SOURCE MATERIAL »
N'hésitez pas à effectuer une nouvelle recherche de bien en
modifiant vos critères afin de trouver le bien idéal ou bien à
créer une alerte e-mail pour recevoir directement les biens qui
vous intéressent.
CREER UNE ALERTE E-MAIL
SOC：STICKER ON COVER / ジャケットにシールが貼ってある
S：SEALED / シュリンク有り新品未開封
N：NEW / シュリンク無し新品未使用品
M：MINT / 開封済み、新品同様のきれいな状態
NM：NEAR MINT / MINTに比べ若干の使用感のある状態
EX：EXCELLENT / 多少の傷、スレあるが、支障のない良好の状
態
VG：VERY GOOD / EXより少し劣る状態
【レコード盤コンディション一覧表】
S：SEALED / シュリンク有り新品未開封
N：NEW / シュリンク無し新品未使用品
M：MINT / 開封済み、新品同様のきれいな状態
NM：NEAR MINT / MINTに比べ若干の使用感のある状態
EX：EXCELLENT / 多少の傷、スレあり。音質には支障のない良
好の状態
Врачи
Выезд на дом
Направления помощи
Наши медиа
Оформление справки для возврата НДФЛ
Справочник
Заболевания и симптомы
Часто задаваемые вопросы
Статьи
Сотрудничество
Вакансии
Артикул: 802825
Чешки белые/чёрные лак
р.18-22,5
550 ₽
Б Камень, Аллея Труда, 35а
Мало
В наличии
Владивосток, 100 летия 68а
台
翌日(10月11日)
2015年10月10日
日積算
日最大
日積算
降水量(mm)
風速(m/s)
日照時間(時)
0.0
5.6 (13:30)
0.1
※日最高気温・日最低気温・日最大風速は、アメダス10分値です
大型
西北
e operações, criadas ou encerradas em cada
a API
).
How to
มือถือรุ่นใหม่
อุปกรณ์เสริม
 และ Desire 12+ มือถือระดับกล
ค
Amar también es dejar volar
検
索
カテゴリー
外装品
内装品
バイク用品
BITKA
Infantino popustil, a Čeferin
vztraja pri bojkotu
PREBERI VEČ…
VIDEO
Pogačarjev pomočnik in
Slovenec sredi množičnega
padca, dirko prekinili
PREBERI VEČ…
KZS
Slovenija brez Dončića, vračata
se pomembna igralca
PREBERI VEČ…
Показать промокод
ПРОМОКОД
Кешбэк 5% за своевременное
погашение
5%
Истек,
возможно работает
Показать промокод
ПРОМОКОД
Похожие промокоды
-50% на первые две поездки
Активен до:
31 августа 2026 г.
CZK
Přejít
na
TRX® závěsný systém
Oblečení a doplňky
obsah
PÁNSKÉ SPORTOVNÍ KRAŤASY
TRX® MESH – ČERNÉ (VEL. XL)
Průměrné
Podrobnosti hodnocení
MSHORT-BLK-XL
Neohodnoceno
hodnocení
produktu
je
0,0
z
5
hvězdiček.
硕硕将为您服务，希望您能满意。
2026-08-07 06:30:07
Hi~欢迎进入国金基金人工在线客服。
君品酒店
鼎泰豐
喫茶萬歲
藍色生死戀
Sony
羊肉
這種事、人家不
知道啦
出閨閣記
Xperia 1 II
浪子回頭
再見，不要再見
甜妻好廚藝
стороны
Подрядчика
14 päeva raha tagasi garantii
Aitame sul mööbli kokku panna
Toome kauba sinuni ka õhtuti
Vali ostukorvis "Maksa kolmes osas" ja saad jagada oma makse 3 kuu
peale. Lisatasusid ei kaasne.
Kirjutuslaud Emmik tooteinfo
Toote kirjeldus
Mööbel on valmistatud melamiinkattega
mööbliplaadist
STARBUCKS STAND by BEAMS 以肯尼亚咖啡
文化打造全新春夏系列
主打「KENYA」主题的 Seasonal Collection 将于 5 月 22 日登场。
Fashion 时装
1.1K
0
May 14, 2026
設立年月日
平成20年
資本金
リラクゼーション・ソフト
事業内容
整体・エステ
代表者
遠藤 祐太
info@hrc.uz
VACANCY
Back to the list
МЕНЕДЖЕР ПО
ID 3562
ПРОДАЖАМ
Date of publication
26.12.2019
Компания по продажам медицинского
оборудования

INSTRUCTION » Give the records again, exactly as they appear.

ANSWER SPACE »
N'hésitez pas à effectuer une nouvelle recherche de bien en
modifiant vos critères afin de trouver le bien idéal ou bien à
créer une alerte e-mail pour recevoir directement les biens qui
vous intéressent.
CREER UNE ALERTE E-MAIL
SOC：STICKER ON COVER / ジャケットにシールが貼ってある
S：SEALED / シュリンク有り新品未開封
N：NEW / シュリンク無し新品未使用品
M：MINT / 開封済み、新品同様のきれいな状態
NM：NEAR MINT / MINTに比べ若干の使用感のある状態
EX：EXCELLENT / 多少の傷、スレあるが、支障のない良好の状
態
VG：VERY GOOD / EXより少し劣る状態
【レコード盤コンディション一覧表】
S：SEALED / シュリンク有り新品未開封
N：NEW / シュリンク無し新品未使用品
M：MINT / 開封済み、新品同様のきれいな状態
NM：NEAR MINT / MINTに比べ若干の使用感のある状態
EX：EXCELLENT / 多少の傷、スレあり。音質には支障のない良
好の状態
Врачи
Выезд на дом
Направления помощи
Наши медиа
Оформление справки для возврата НДФЛ
Справочник
Заболевания и симптомы
Часто задаваемые вопросы
Статьи
Сотрудничество
Вакансии
Артикул: 802825
Чешки белые/чёрные лак
р.18-22,5
550 ₽
Б Камень, Аллея Труда, 35а
Мало
В наличии
Владивосток, 100 летия 68а
台
翌日(10月11日)
2015年10月10日
日積算
日最大
日積算
降水量(mm)
風速(m/s)
日照時間(時)
0.0
5.6 (13:30)
0.1
※日最高気温・日最低気温・日最大風速は、アメダス10分値です
大型
西北
e operações, criadas ou encerradas em cada
a API
).
How to
มือถือรุ่นใหม่
อุปกรณ์เสริม
 และ Desire 12+ มือถือระดับกล
ค
Amar también es dejar volar
検
索
カテゴリー
外装品
内装品
バイク用品
BITKA
Infantino popustil, a Čeferin
vztraja pri bojkotu
PREBERI VEČ…
VIDEO
Pogačarjev pomočnik in
Slovenec sredi množičnega
padca, dirko prekinili
PREBERI VEČ…
KZS
Slovenija brez Dončića, vračata
se pomembna igralca
PREBERI VEČ…
Показать промокод
ПРОМОКОД
Кешбэк 5% за своевременное
погашение
5%
Истек,
возможно работает
Показать промокод
ПРОМОКОД
Похожие промокоды
-50% на первые две поездки
Активен до:
31 августа 2026 г.
CZK
Přejít
na
TRX® závěsný systém
Oblečení a doplňky
obsah
PÁNSKÉ SPORTOVNÍ KRAŤASY
TRX® MESH – ČERNÉ (VEL. XL)
Průměrné
Podrobnosti hodnocení
MSHORT-BLK-XL
Neohodnoceno
hodnocení
produktu
je
0,0
z
5
hvězdiček.
硕硕将为您服务，希望您能满意。
2026-08-07 06:30:07
Hi~欢迎进入国金基金人工在线客服。
君品酒店
鼎泰豐
喫茶萬歲
藍色生死戀
Sony
羊肉
這種事、人家不
知道啦
出閨閣記
Xperia 1 II
浪子回頭
再見，不要再見
甜妻好廚藝
стороны
Подрядчика
14 päeva raha tagasi garantii
Aitame sul mööbli kokku panna
Toome kauba sinuni ka õhtuti
Vali ostukorvis "Maksa kolmes osas" ja saad jagada oma makse 3 kuu
peale. Lisatasusid ei kaasne.
Kirjutuslaud Emmik tooteinfo
Toote kirjeldus
Mööbel on valmistatud melamiinkattega
mööbliplaadist
STARBUCKS STAND by BEAMS 以肯尼亚咖啡
文化打造全新春夏系列
主打「KENYA」主题的 Seasonal Collection 将于 5 月 22 日登场。
Fashion 时装
1.1K
0
May 14, 2026
設立年月日
平成20年
資本金
リラクゼーション・ソフト
事業内容
整体・エステ
代表者
遠藤 祐太
info@hrc.uz
VACANCY
Back to the list
МЕНЕДЖЕР ПО
ID 3562
ПРОДАЖАМ
Date of publication
26.12.2019
Компания по продажам медицинского
оборудования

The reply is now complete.